Quatre ans après le colloque de Beyrouth, qui a conduit à la création de l’AILF, ayant rassemblé, sous l’égide de l’Agence de la francophonie, une trentaine de libraires de la planète francophone, cette rencontre – de taille plus modeste – a réuni des libraires du Liban, d’Égypte, de Syrie, de Jordanie et de Chypre du 18 au 20 novembre, autour de deux principaux thèmes : l’informatisation des librairies et la formation du personnel.
A tout d’abord été évoquée l’évolution de la librairie dans la région depuis quatre ans. Le trait commun reste sa grande fragilité face à un marché du livre en langue française qui se maintient tout juste. Il est vrai qu’au Liban, on reste étonné par la profusion de l’offre d’ouvrages en français dans des librairies qui veulent soutenir la comparaison avec leurs homologues en France. C’est le cas de la toute nouvelle librairie El Bourj, créée à l’initiative de la famille Tueini, propriétaire du journal An Nahar, important quotidien libanais en arabe (et dont le PDG a été récemment tué dans un attentat). Michel Choueiri, qui la dirige depuis son ouverture il y a un an, a reçu carte blanche pour en faire une librairie de qualité donnant toute sa place à la littérature et aux sciences humaines. Pourtant la naissance de cette nouvelle enseigne, en plein centre ville ne doit pas faire illusion.
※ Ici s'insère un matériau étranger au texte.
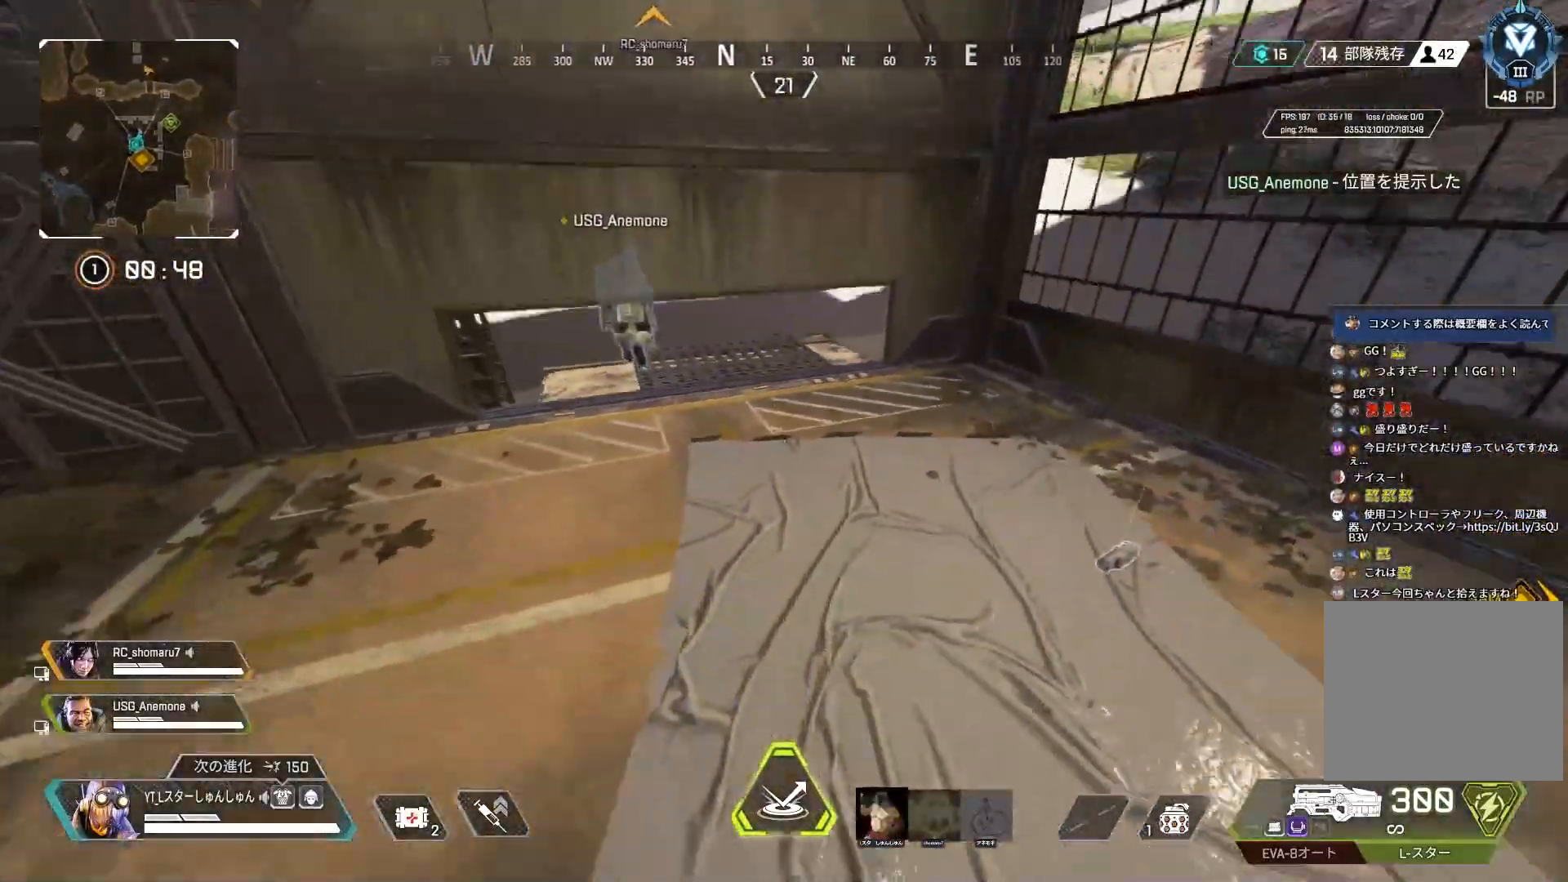
{"buttons": [], "left_stick": "up", "right_stick": "up", "events": [[17, "L3", "down"], [200, "L3", "up"], [200, "left_stick", "up"]]}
Car entre cherté du livre et faiblesse du pouvoir d’achat, entre recul de la langue française et priorité donnée aux cursus universitaires en anglais, les libraires libanais comparent de plus en plus leur activité à un véritable sacerdoce.
En Égypte et en Syrie également, les librairies s’adaptent aux évolutions en dents de scie de la place du français. Leur activité repose essentiellement sur les livres prescrits à l’école ou à l’université, et les libraires syriens ont accueilli comme une bouffée d’oxygène la décision de faire du français la seconde langue étrangère obligatoire. Avec l’espoir aussi de voir revenir à plus long terme un public un peu plus francophone dans leur librairie. Si la Jordanie n’accorde pas le même statut au français, Martial Raoult qui a ouvert en début d’année la Librairie de Paris tente de séduire une clientèle francophile et internationale. Le lieu est aussi un café, où se conjuguent quelques notes d’un répertoire tricolore : Jacques Brel, Jacques Prévert, une bolée de cidre… ! Et la formule semble faire recette.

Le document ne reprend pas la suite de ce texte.